圧倒的偉人 孫正義さん(続)

偉人

 最近読んだ孫正義さんの伝記『志高く 孫正義正伝 決定版』(井上篤夫著 実業之日本社文庫)を読み、前回は孫さんの素晴らしいところの一つ「熱量」について伝えた。三つ伝えようと思ったので、あと二つ私が素敵だなと思うところを紹介しよう。

 孫さんの素敵なところ二つ目は「スケールの大きなビジョン」だ。孫さんは『“社会”つまり“人々”がくらしやすい世の中を作るには、どんなことをすればよいのか』という理念の下、行動している。世の中にある“不都合”に目を向け、何がその“障壁”になっているのかを見極め、それを取り除くという行動である。それは世の中の誰もがやっていることだと思うかもしれないが、私があえて孫さんの行動を表現させてもらうとすると、孫さんは『時代を早めている』のだと思う。「より成熟した社会」の実現に向けて、自分の得意分野で世の中を発展させていっているのである。
 孫さんの得意分野というのが「情報」の分野。孫さんは人類が生み出した三大革命を「農業革命・産業革命・情報革命」と定義し、そしてその中の情報革命の中に4つの革命があったと指摘している。「PC革命・IT革命・モバイル革命・AI革命」の4つだ。
 パソコンが生まれたことによって、扱える情報の量が圧倒的に増えるようになった。情報をデータとして「保存」することができるようになったのだ。そしてインターネットを通して保存された世界中のさまざまなデータにアクセスする(つながる)ことが可能となった。それに伴い、さまざまな分野での進化/成長がとんでもないスピードで広がりをみせるようになった。さらにスマートフォンのような「持ち運びができるパソコン」が生まれ、人間が情報にアクセスし活用するための“時間”や“場所”にとらわれない環境が整うようになった。
 そして今まさに人類が突き進んでいるAI革命。先日、とあるテレビ番組で動物型ロボットAIの学習の様子を紹介していたが、恐ろしいほどのスピードでAIは成長している。仮想空間でアバターに学習させ、その蓄積したデータをロボットの動きにつなげているのだ。そんな日進月歩のAI技術がより早く前へ進むために、孫さんは会社を買収し、自分の描くビジョンの通り人類の歩みを進めていくため“投資”して世の中に貢献しようとしている。ただ、投資と言ってもお金を出すだけではなく、自分で納得しながらでないと先に進まない性格がゆえ、専門的なことについて徹底的に調べ上げ、常に自分が戦いの最前線に立っている。買収される企業側としても、なぜ買収されるのか明確な理由、道すじを示されるので交渉が進み、まとまるのである。誰もが知る世界的に有名なマイクロソフト社のビル・ゲイツ、アップル社の故スティーブ・ジョブズ、アマゾン社のジェフ・ベゾスなど、お互いのことを知り合う友人であるという話からも、世界をまたにかけるスケールの大きな人なんだなぁと実感させられる。
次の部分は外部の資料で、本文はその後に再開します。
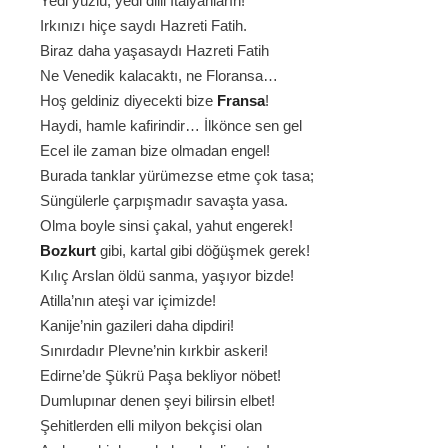
Yedi yüzlü, yedi dilli İtalyanların!
Irkınızı hiçe saydı Hazreti Fatih.
Biraz daha yaşasaydı Hazreti Fatih
Ne Venedik kalacaktı, ne Floransa…
Hoş geldiniz diyecekti bize
Fransa
!
Haydi, hamle kafirindir… İlkönce sen gel
Ecel ile zaman bize olmadan engel!
Burada tanklar yürümezse etme çok tasa;
Süngülerle çarpışmadır savaşta yasa.
Olma boyle sinsi çakal, yahut engerek!
Bozkurt
gibi, kartal gibi döğüşmek gerek!
Kılıç Arslan öldü sanma, yaşıyor bizde!
Atilla’nın ateşi var içimizde!
Kanije’nin gazileri daha dipdiri!
Sınırdadır Plevne’nin kırkbir askeri!
Edirne’de Şükrü Paşa bekliyor nöbet!
Dumlupınar denen şeyi bilirsin elbet!
Şehitlerden elli milyon bekçisi olan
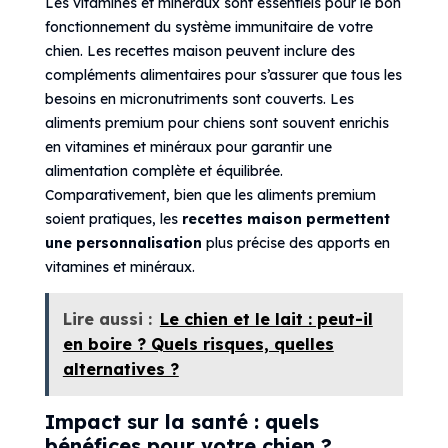
Les vitamines et minéraux sont essentiels pour le bon
fonctionnement du système immunitaire de votre
chien. Les recettes maison peuvent inclure des
compléments alimentaires pour s’assurer que tous les
besoins en micronutriments sont couverts. Les
aliments premium pour chiens sont souvent enrichis
en vitamines et minéraux pour garantir une
alimentation complète et équilibrée.
Comparativement, bien que les aliments premium
soient pratiques, les
recettes maison permettent
une personnalisation
plus précise des apports en
vitamines et minéraux.
Lire aussi :
Le chien et le lait : peut-il
en boire ? Quels risques, quelles
alternatives ?
Impact sur la santé : quels
bénéfices pour votre chien ?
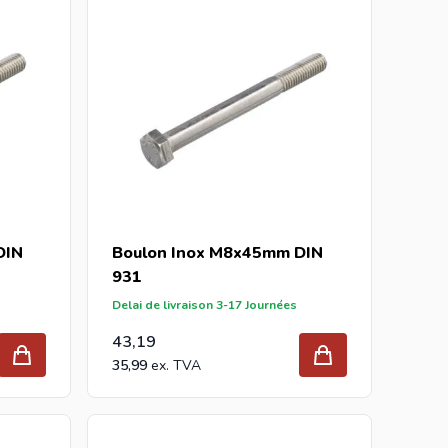
DIN
Boulon Inox M8x45mm DIN
931
Delai de livraison 3-17 Journées
43,19
35,99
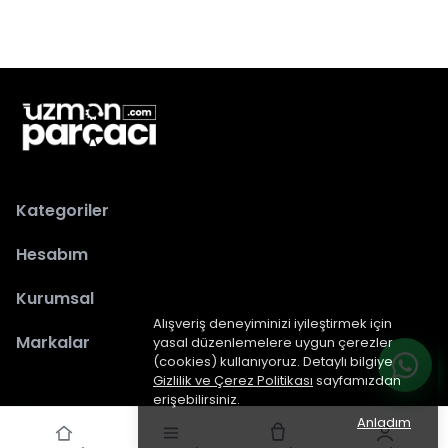
Kategoriler
Hesabım
Kurumsal
Alışveriş deneyiminizi iyileştirmek için
Markalar
yasal düzenlemelere uygun çerezler
(cookies) kullanıyoruz. Detaylı bilgiye
Gizlilik ve Çerez Politikası
sayfamızdan
erişebilirsiniz.
Anladım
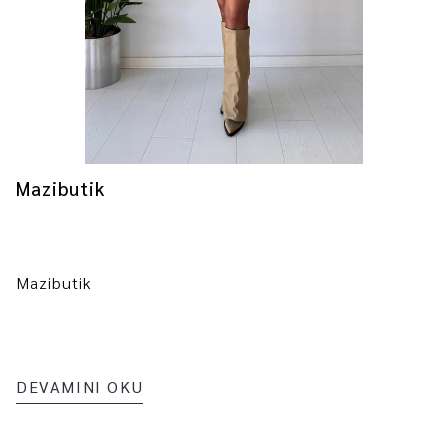
Mazibutik
Mazibutik
DEVAMINI OKU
 最後の三つ目はとてもシンプル。「優しさ」である。この本を読む中で、孫さんは心が強くたくましく、人格者なんだろうなって思う。読みながら思い浮かぶ孫さんは、いつも朗らかで笑顔の絶えない人だ。昔の動画(1980年代)を見た時も、きっと1秒でも多く仕事を進めたいはずなのに、取材に来ていた記者の方にとても丁寧に答えている様子だった。常に謙虚。それは「成長したい」という思いの裏返しだ。

 私たちは、そんな孫さんの生き方から多くのことを学ぶことができる。伝記のよさってそこだ。ただただ憧れるのもいいが、自分の人生の中に取り入れることを見つけるのも伝記を読む楽しみの一つだ。今回私が挙げた三つの素敵なところだって、「熱量」「ビジョン(方向性)」「優しさ」。別に誰でもできることばかりだ。少し前に読んだ本のタイトルがとても好きで紹介したい。「自分を探すな 世界を見よう」(田端信太郎著 マガジンハウス社)この本は自分の息子に宛てたメッセージを本にしたもので、『よく“自分探し”なんて言葉があるが、そんなのは「今の自分」という小さな枠組みの中で、自分の好きなことや得意なことを決めているとても視野の狭いもの。そんな小さな世界ではなく、もっと“世界”つまり自分の外側に広がる未だ知らない世の中を知っていこう!』というメッセージが込められている。あなたはまだ人生において熱量を帯びるものに出合っていないかもしれない。だからビジョンが見えてこないのかもしれない。”今自分の未来を決めるには圧倒的に出合いが足りていない”ということを自覚する必要がありそうだ。さまざまな人やモノ、情報に出合い、実際に肌で感じよう。
 「自分は○○な人間だ」なんて分かるのは、最期の最期でいい。